De sources officielles libanaises, on a relevé que Morgan Ortagus a placé haut la barre en insistant, au cours de ses interviews, sur le désarmement du Hezbollah et les négociations avec Israël.

Après les frappes israéliennes de vendredi au Liban-Sud et dans la banlieue sud de Beyrouth, elle aurait fait savoir aux responsables libanais qui ont pris contact avec elle, que la riposte d’Israël aux tirs visant son territoire, à partir du sud du pays, était justifiée. Elle aurait aussi fait assumer au Hezbollah l’entière responsabilité de ces tirs. Ses propos ont inquiété les autorités libanaises, qui estiment qu’Israël n’a pas réagi aux efforts déployés par le Liban pour rétablir le calme, par des mesures similaires. Finalement, ce n’est pas le Liban qui maintient une présence en territoire israélien ou qui détient des prisonniers. Pourtant, c’est à lui qu’on essaie d’imposer des conditions, en rapport avec les négociations sur les points conflictuels avec Israël. Parmi ces conditions, l’adoption d’une voie diplomatique pour les pourparlers envisagés, ce qui implique un processus politique qui paverait la voie à une normalisation.

​L'État libanais, qui s'efforce d'appliquer le cessez-le-feu et la résolution 1701 du Conseil de sécurité de l’ONU, se trouve pris entre deux maux: Israël qui l'accuse d'inaction face au Hezbollah, lequel lui reproche, à son tour, de ne pas adopter une position plus ferme contre Tel Aviv.

De sources diplomatiques occidentales, on suggère que le Hezbollah devrait adopter une position neutre, remettre ses armes à l'État libanais, dissoudre son organisation militaire et sortir du giron iranien.

De mêmes sources, on relève à juste titre, que l’État libanais, aujourd’hui critiqué par le Hezbollah et ses partisans, n’avait rien à voir dans la décision de guerre, prise par le Hezb, contre Israël, ni dans les clauses de l’accord de cessez-le-feu ou du mécanisme d’application de la résolution 1701.

Au final, c’est le président du Parlement, Nabih Berry, qui a négocié l'accord en tant que chef du mouvement Amal et représentant du Hezbollah.
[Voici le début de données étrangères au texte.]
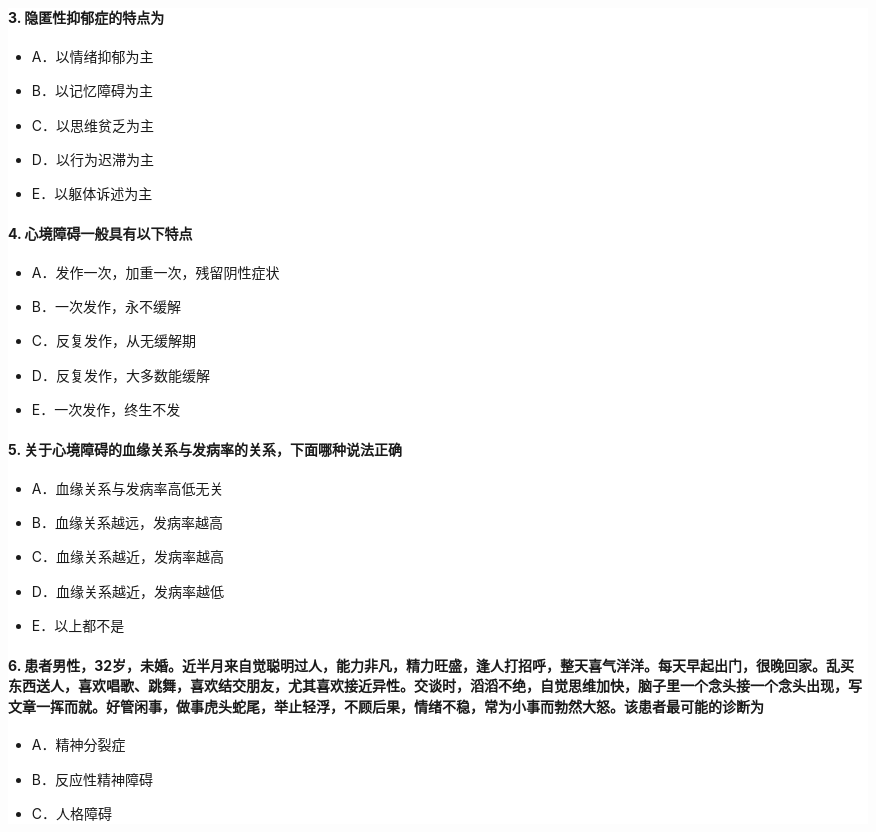 





#### 3. 隐匿性抑郁症的特点为

* A．以情绪抑郁为主

* B．以记忆障碍为主

* C．以思维贫乏为主

* D．以行为迟滞为主

* E．以躯体诉述为主







#### 4. 心境障碍一般具有以下特点

* A．发作一次，加重一次，残留阴性症状

* B．一次发作，永不缓解

* C．反复发作，从无缓解期

* D．反复发作，大多数能缓解

* E．一次发作，终生不发







#### 5. 关于心境障碍的血缘关系与发病率的关系，下面哪种说法正确

* A．血缘关系与发病率高低无关

* B．血缘关系越远，发病率越高

* C．血缘关系越近，发病率越高

* D．血缘关系越近，发病率越低

* E．以上都不是







#### 6. 患者男性，32岁，未婚。近半月来自觉聪明过人，能力非凡，精力旺盛，逢人打招呼，整天喜气洋洋。每天早起出门，很晚回家。乱买东西送人，喜欢唱歌、跳舞，喜欢结交朋友，尤其喜欢接近异性。交谈时，滔滔不绝，自觉思维加快，脑子里一个念头接一个念头出现，写文章一挥而就。好管闲事，做事虎头蛇尾，举止轻浮，不顾后果，情绪不稳，常为小事而勃然大怒。该患者最可能的诊断为

* A．精神分裂症

* B．反应性精神障碍

* C．人格障碍
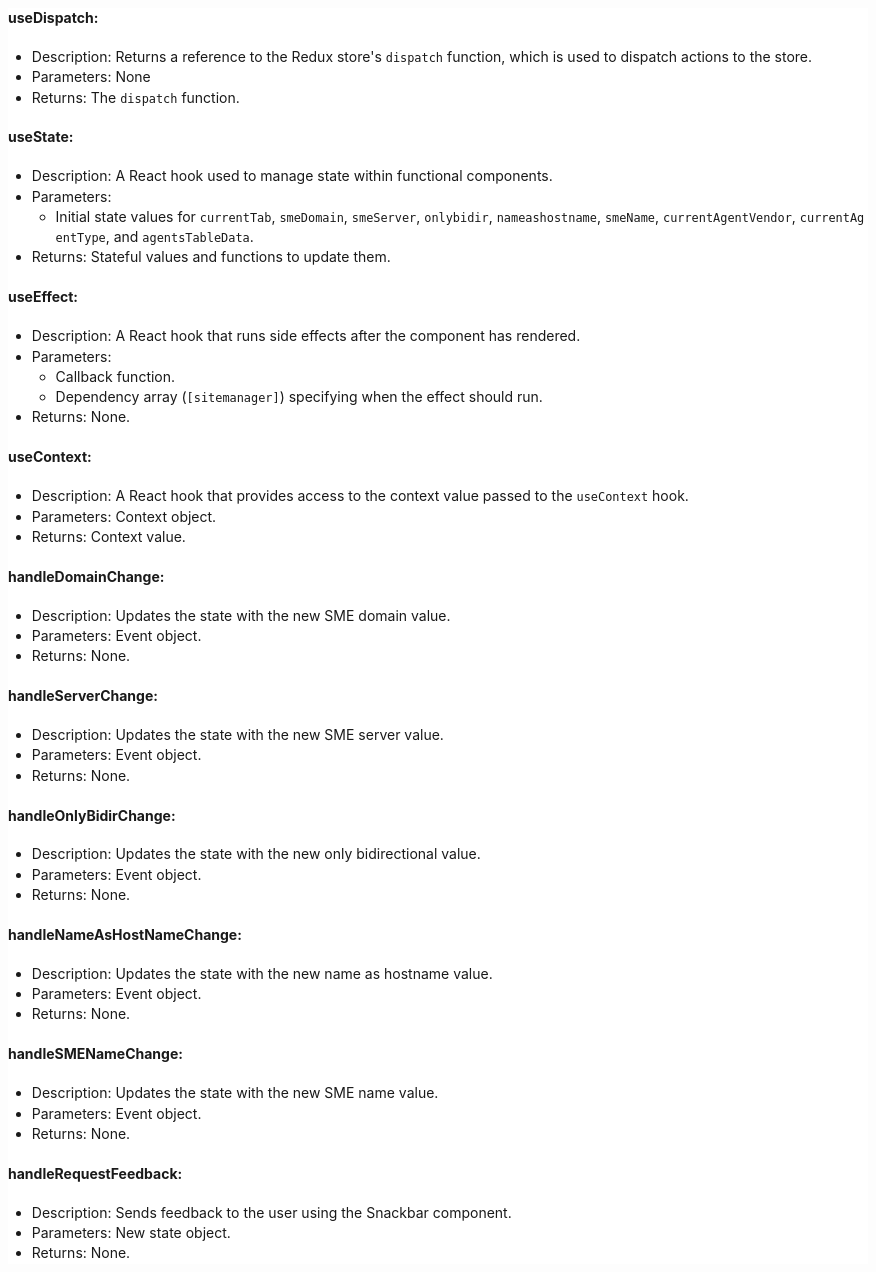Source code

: #### useDispatch:
- Description: Returns a reference to the Redux store's `dispatch` function, which is used to dispatch actions to the store.
- Parameters: None
- Returns: The `dispatch` function.

#### useState:
- Description: A React hook used to manage state within functional components.
- Parameters:
    - Initial state values for `currentTab`, `smeDomain`, `smeServer`, `onlybidir`, `nameashostname`, `smeName`, `currentAgentVendor`, `currentAgentType`, and `agentsTableData`.
- Returns: Stateful values and functions to update them.

#### useEffect:
- Description: A React hook that runs side effects after the component has rendered.
- Parameters: 
    - Callback function.
    - Dependency array (`[sitemanager]`) specifying when the effect should run.
- Returns: None.

#### useContext:
- Description: A React hook that provides access to the context value passed to the `useContext` hook.
- Parameters: Context object.
- Returns: Context value.

#### handleDomainChange:
- Description: Updates the state with the new SME domain value.
- Parameters: Event object.
- Returns: None.

#### handleServerChange:
- Description: Updates the state with the new SME server value.
- Parameters: Event object.
- Returns: None.

#### handleOnlyBidirChange:
- Description: Updates the state with the new only bidirectional value.
- Parameters: Event object.
- Returns: None.

#### handleNameAsHostNameChange:
- Description: Updates the state with the new name as hostname value.
- Parameters: Event object.
- Returns: None.

#### handleSMENameChange:
- Description: Updates the state with the new SME name value.
- Parameters: Event object.
- Returns: None.

#### handleRequestFeedback:
- Description: Sends feedback to the user using the Snackbar component.
- Parameters: New state object.
- Returns: None.
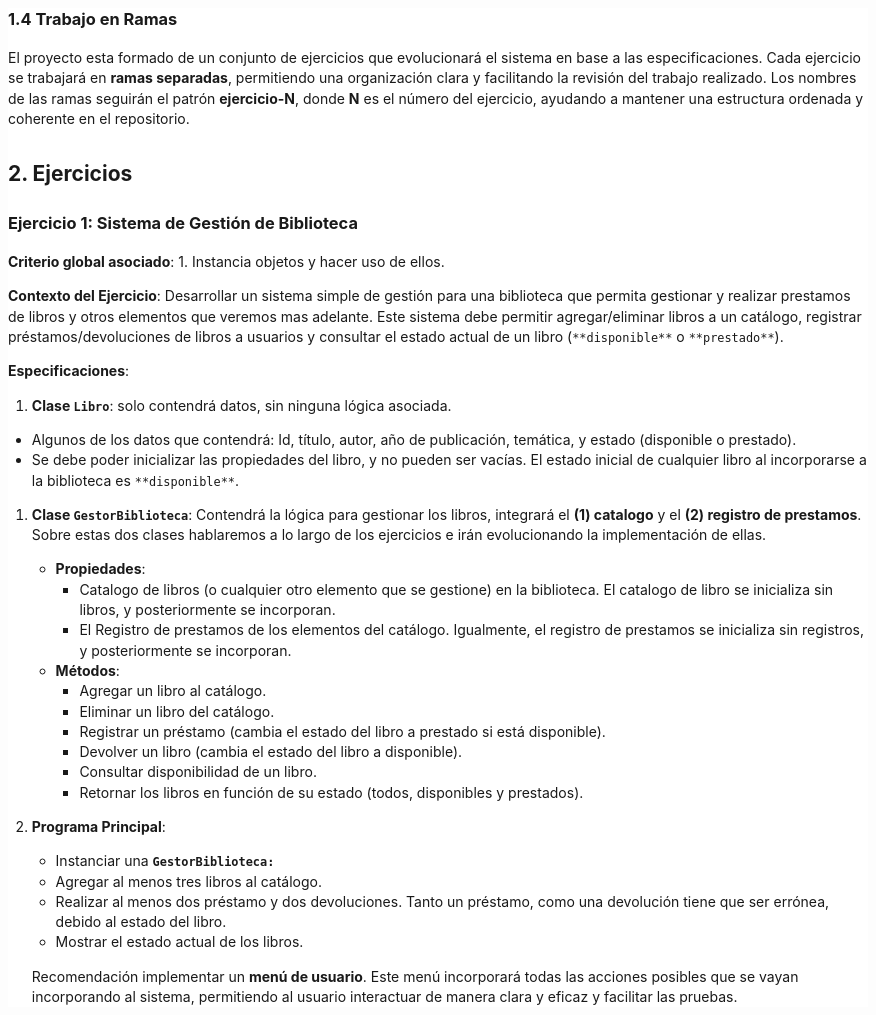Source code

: ### **1.4 Trabajo en Ramas**

El proyecto esta formado de un conjunto de ejercicios que evolucionará el sistema en base a las especificaciones. Cada ejercicio se trabajará  en **ramas separadas**, permitiendo una organización clara y facilitando la revisión del trabajo realizado. Los nombres de las ramas seguirán el patrón **ejercicio-N**, donde **N** es el número del ejercicio, ayudando a mantener una estructura ordenada y coherente en el repositorio.

## 2. Ejercicios

### **Ejercicio 1: Sistema de Gestión de Biblioteca**

**Criterio global asociado**: 1. Instancia objetos y hacer uso de ellos.

**Contexto del Ejercicio**:
Desarrollar un sistema simple de gestión para una biblioteca que permita gestionar y realizar prestamos de libros y otros elementos que veremos mas adelante. Este sistema debe permitir agregar/eliminar libros a un catálogo, registrar préstamos/devoluciones de libros a usuarios y consultar el estado actual de un libro (`**disponible**` o `**prestado**`).

**Especificaciones**:

1. **Clase `Libro`**:  solo contendrá datos, sin ninguna lógica asociada.

- Algunos de los datos que contendrá: Id, título, autor, año de publicación, temática, y estado (disponible o prestado).
- Se debe poder inicializar las propiedades del libro, y no pueden ser vacías. El estado inicial de cualquier libro al incorporarse a la biblioteca es `**disponible**`.

1. **Clase `GestorBiblioteca`**: Contendrá la lógica para gestionar los libros, integrará el **(1) catalogo** y  el **(2) registro de prestamos**. Sobre estas dos clases hablaremos a lo largo de los ejercicios e irán evolucionando la implementación de ellas.

   - **Propiedades**:
     - Catalogo de libros (o cualquier otro elemento que se gestione) en la biblioteca. El catalogo de libro se inicializa sin libros, y posteriormente se incorporan.
     - El Registro de prestamos de los elementos del catálogo. Igualmente, el registro de prestamos se inicializa sin registros, y posteriormente se incorporan.
   - **Métodos**:
     - Agregar un libro al catálogo.
     - Eliminar un libro del catálogo.
     - Registrar un préstamo (cambia el estado del libro a prestado si está disponible).
     - Devolver un libro (cambia el estado del libro a disponible).
     - Consultar disponibilidad de un libro.
     - Retornar los libros en función de su estado (todos, disponibles y prestados).
2. **Programa Principal**:

   - Instanciar una **`GestorBiblioteca:`**
   - Agregar al menos tres libros al catálogo.
   - Realizar al menos dos préstamo y dos devoluciones. Tanto un préstamo, como una devolución tiene que ser errónea, debido al estado del libro.
   - Mostrar el estado actual de los libros.

   Recomendación implementar un **menú de usuario**. Este menú incorporará todas las acciones posibles que se vayan incorporando al sistema, permitiendo al usuario interactuar de manera clara y eficaz y facilitar las pruebas.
Le Hezb en a accepté toutes les dispositions, y compris l’interdiction de porter des armes au Liban. Ainsi, toute déclaration contraire du Hezbollah constituerait une violation de l’engagement pris.

De mêmes sources, on rappelle que c’est le Hezbollah qui, face aux conséquences désastreuses de la guerre qu’il a lui-même déclenchée, aux lourdes pertes humaines et aux destructions, s’est dépêché de réclamer un cessez-le-feu, pour arrêter l’hémorragie. Mais il est vite apparu qu’il n’a voulu que manœuvrer et qu’il misait sur sa capacité à contourner cet accord. Ce qu’il n’a pas réussi à faire jusque-là et ce qui explique le fait qu’Israël continue à cibler ses cadres et ses infrastructures. Israël justifie ces attaques en accusant le Hezbollah d’enfreindre l’accord de cessez-le-feu.

Mis au pied du mur, le Hezbollah n’a eu d’autre choix que de s’en prendre à l’État libanais, l’accusant d’être responsable des frappes israéliennes. De sources diplomatiques occidentales, on n’écarte pas la possibilité que des membres du Hezbollah aient été impliqués dans le lancement des roquettes. On attende les résultats des enquêtes pour confirmer ces soupçons.

De mêmes sources, on se demande ce que l'État libanais peut d’ailleurs faire au-delà de ses démarches politiques et diplomatiques. Peut-il, par exemple, riposter militairement à Israël?

La question centrale, selon ces sources, est de savoir ce que le Hezbollah attend du gouvernement libanais face à Israël, et s'il est prêt à reprendre les hostilités si l'État est perçu comme incapable de dissuader Israël. Est-il prêt à rouvrir un front militaire alors que ses voies d’approvisionnement terrestre via la Syrie et aérienne via l’aéroport de Beyrouth sont coupées?

Dans le même ordre d’idées, les diplomates occidentaux mettent en garde contre un recours du Hezbollah à rue, pour faire pression sur le gouvernement. Ils se demandent si de telles manœuvres empêcheraient Israël de poursuivre ses actions militaires et si elles faciliteraient l'afflux de fonds pour la reconstruction du Liban.

Selon ces sources, une mobilisation contre le gouvernement aggraverait davantage la crise libanaise, risquant de provoquer des affrontements internes et entraîner un désintérêt de la communauté arabe et internationale pour le Liban.